To adequately reflect uncertainties, we ran an extensive sensitivity grid with nine grid axes, covering catch, discard, CPUE and biological assumptions, totalling over 3500 models. Across the sensitivity grid, a large majority of stock trajectories showed a decline from relatively high stock levels in 1995, reflecting increasing effort during that time, followed by a steady increase in biomass as effort plateaued and discard rates increased, especially in lower latitude fisheries. The mean outcome suggested a current stock status near SB0, with a range of outcomes between 0.58 to 1.49SB0. Dynamic surplus production models provided additional support for the conclusion that the stock has likely recovered from low levels in the mid to late 2000s to levels close to the estimates of biomass under average recruitment.

CPUE series, although in agreement about recent increases in the stock, were in conflict with regards to stock size (average recruitment) and, consequently, were the largest drivers of differences among sensitivity runs. Removing the EU-Spain time series or removing initial years from the New Zealand index led to lower estimates of stock status and altogether lower stock trajectories, while including all indices with equal weight led to consistently higher stock status outcomes.

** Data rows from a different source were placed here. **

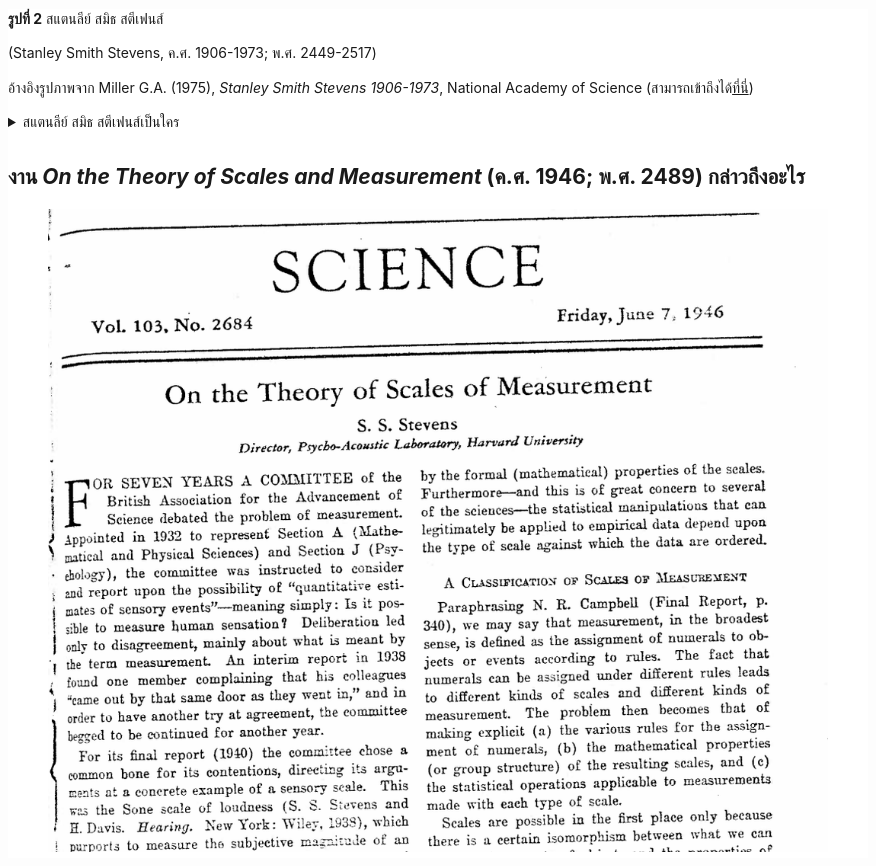 **รูปที่ 2** สแตนลีย์ สมิธ สตีเฟนส์

(Stanley Smith Stevens, ค.ศ. 1906-1973; พ.ศ. 2449-2517)

อ้างอิงรูปภาพจาก Miller G.A. (1975), *Stanley Smith Stevens 1906-1973*, National Academy of Science (สามารถเข้าถึงได้[ที่นี่](https://www.nasonline.org/wp-content/uploads/2024/10/Stevens_Stanley.pdf))

</figcaption>
</figure>

<details><summary>สแตนลีย์ สมิธ สตีเฟนส์เป็นใคร</summary></details>

## งาน *On the Theory of Scales and Measurement* (ค.ศ. 1946; พ.ศ. 2489) กล่าวถึงอะไร

<figure>
    <img src="/assets/images/posts/directional_data_1/Stevens_Publication_2.png" alt="">
<figcaption>
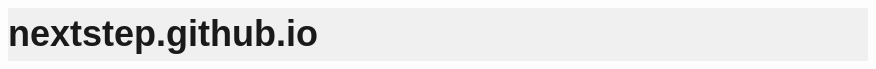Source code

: # nextstep.github.io
<!DOCTYPE html>
<html>
<head>
    <meta charset="UTF-8">
    <title>Mon Site Web</title>
    <style>
        /* Styles CSS intégrés */
        body {
            font-family: Arial, sans-serif;
            background-color: #f0f0f0;
            margin: 0;
            padding: 0;
        }

        header {
            background-color: #333;
            color: #fff;
            text-align: center;
            padding: 20px;
        }

        h1 {
            font-size: 36px;
        }

        .container {
            max-width: 800px;
            margin: 20px auto;
            padding: 20px;
            background-color: #fff;
            box-shadow: 0 0 5px rgba(0, 0, 0, 0.2);
        }

        p {
            font-size: 18px;
            line-height: 1.6;
        }
    </style>
</head>
<body>
    <header>
        <h1>Mon Site Web</h1>
    </header>

    <div class="container">
        <h2>À propos de moi</h2>
        <p>Bienvenue sur mon site Web. Je suis passionné par la création de sites Web.</p>

        <h2>Mes intérêts</h2>
        <ul>
            <li>Développement Web</li>
            <li>Design UI/UX</li>
            <li>Programmation</li>
        </ul>
    </div>
</body>
</html>

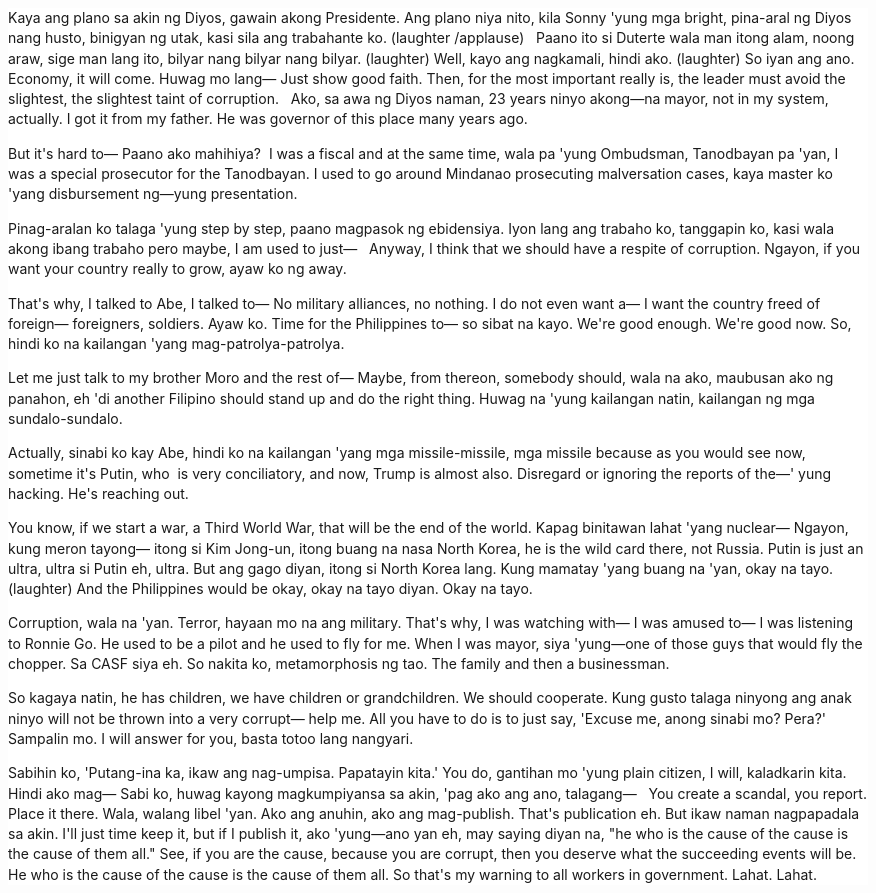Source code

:Kaya ang plano sa akin ng Diyos, gawain akong Presidente. Ang plano niya nito, kila Sonny 'yung mga bright, pina-aral ng Diyos nang husto, binigyan ng utak, kasi sila ang trabahante ko. (laughter /applause)
 
Paano ito si Duterte wala man itong alam, noong araw, sige man lang ito, bilyar nang bilyar nang bilyar. (laughter) Well, kayo ang nagkamali, hindi ako. (laughter) So iyan ang ano.
 
Economy, it will come. Huwag mo lang— Just show good faith. Then, for the most important really is, the leader must avoid the slightest, the slightest taint of corruption.
 
Ako, sa awa ng Diyos naman, 23 years ninyo akong—na mayor, not in my system, actually. I got it from my father. He was governor of this place many years ago. 

But it's hard to— Paano ako mahihiya?  I was a fiscal and at the same time, wala pa 'yung Ombudsman, Tanodbayan pa 'yan, I was a special prosecutor for the Tanodbayan. I used to go around Mindanao prosecuting malversation cases, kaya master ko 'yang disbursement ng—yung presentation. 

Pinag-aralan ko talaga 'yung step by step, paano magpasok ng ebidensiya. Iyon lang ang trabaho ko, tanggapin ko, kasi wala akong ibang trabaho pero maybe, I am used to just—
 
Anyway, I think that we should have a respite of corruption. Ngayon, if you want your country really to grow, ayaw ko ng away. 

That's why, I talked to Abe, I talked to— No military alliances, no nothing. I do not even want a— I want the country freed of foreign— foreigners, soldiers. Ayaw ko. Time for the Philippines to— so sibat na kayo. We're good enough. We're good now. So, hindi ko na kailangan 'yang mag-patrolya-patrolya. 


Let me just talk to my brother Moro and the rest of— Maybe, from thereon, somebody should, wala na ako, maubusan ako ng panahon, eh 'di another Filipino should stand up and do the right thing. Huwag na 'yung kailangan natin, kailangan ng mga sundalo-sundalo.

Actually, sinabi ko kay Abe, hindi ko na kailangan 'yang mga missile-missile, mga missile because as you would see now, sometime it's Putin, who  is very conciliatory, and now, Trump is almost also. Disregard or ignoring the reports of the—' yung hacking. He's reaching out. 

You know, if we start a war, a Third World War, that will be the end of the world. Kapag binitawan lahat 'yang nuclear— Ngayon, kung meron tayong— itong si Kim Jong-un, itong buang na nasa North Korea, he is the wild card there, not Russia. Putin is just an ultra, ultra si Putin eh, ultra. But ang gago diyan, itong si North Korea lang. Kung mamatay 'yang buang na 'yan, okay na tayo. (laughter) And the Philippines would be okay, okay na tayo diyan. Okay na tayo.

Corruption, wala na 'yan. Terror, hayaan mo na ang military. That's why, I was watching with— I was amused to— I was listening to Ronnie Go. He used to be a pilot and he used to fly for me. When I was mayor, siya 'yung—one of those guys that would fly the chopper. Sa CASF siya eh. So nakita ko, metamorphosis ng tao. The family and then a businessman. 

So kagaya natin, he has children, we have children or grandchildren. We should cooperate. Kung gusto talaga ninyong ang anak ninyo will not be thrown into a very corrupt— help me. All you have to do is to just say, 'Excuse me, anong sinabi mo? Pera?' Sampalin mo. I will answer for you, basta totoo lang nangyari. 

Sabihin ko, 'Putang-ina ka, ikaw ang nag-umpisa. Papatayin kita.' You do, gantihan mo 'yung plain citizen, I will, kaladkarin kita. Hindi ako mag— Sabi ko, huwag kayong magkumpiyansa sa akin, 'pag ako ang ano, talagang—
 
You create a scandal, you report. Place it there. Wala, walang libel 'yan. Ako ang anuhin, ako ang mag-publish. That's publication eh. But ikaw naman nagpapadala sa akin. I'll just time keep it, but if I publish it, ako 'yung—ano yan eh, may saying diyan na, "he who is the cause of the cause is the cause of them all." See, if you are the cause, because you are corrupt, then you deserve what the succeeding events will be. He who is the cause of the cause is the cause of them all. So that's my warning to all workers in government. Lahat. Lahat.
 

Although the sensitivity analysis highlighted a number of uncertainties, we found a number of consistent patterns in the outcomes:

  • The most influential axes of uncertainty was the weighting and inclusion of CPUE indices; high uncertainty remains in many model outputs across the sensitivity grid.

  • The stock biomass was low throughout the region through the early 2000s following the expansion of longline fishing effort in the region.

  • Estimates across the uncertainty grid largely indicated that the stock has recovered from lower biomass levels.

  • 90% of model runs indicate that fishing mortality at the end of the assessment period was below FMYS and 96% of model runs show that the biomass is above SBMYS, with high estimated spawning biomass levels near those expected under F=0 and average recruitment across model runs, and minimum estimated SB of 0.3SB0.

  • Fishing mortality has declined over the last decade and is currently relatively low. This is largely as a result of most sharks being released upon capture in the majority of longline fleets.

  • Finally, considered against all conventional reference points the stock on average does not appear to be overfished and overfishing is not occurring.

Given some of the fundamental uncertainties highlighted in this assessment, we recommend:

  • Increased effort to re-construct catch histories for sharks (and other bycatch species) from a range of sources. Our catch reconstruction models showed that model assumptions and formulation can have important implications for reconstructed catches. Additional data sources, such as log-sheet reported captures from reliably reporting vessels, may be incorporated into integrated catch-reconstruction models to fill gaps in observer coverage.

  • Dynamic/non-equilibrium reference points, such as SBF=0 be investigated for shark stock status, as they may be more appropriate for fisheries with uncertain early exploitation history and strong environmental influences.

  • Additional tagging be carried out using satellite tags in a range of locations, especially known nursery grounds in South-East Australia and New Zealand, as well as high seas areas to the north and east of New Zealand, where catch-rates are high. Such tagging may help to resolve questions about the degree of natal homing and mixing of the stock.

  • Tagging may also help to obtain better estimates of natural mortality, if carried out in sufficient numbers. This could be taken up as part of the WCPFC Shark Research Plan to assess the feasibility and scale of such an analysis.

  • Additional growth studies from a range of locations could help build a better understanding of typical growth, as well as regional growth differences. Current growth data are conflicting, despite evidence that populations at locations of current tagging studies are likely connected or represent individuals from the same population.

  • Genetic/genomic studies could be undertaken to augment the tagging work to help resolve these stock/sub-stock structure patterns.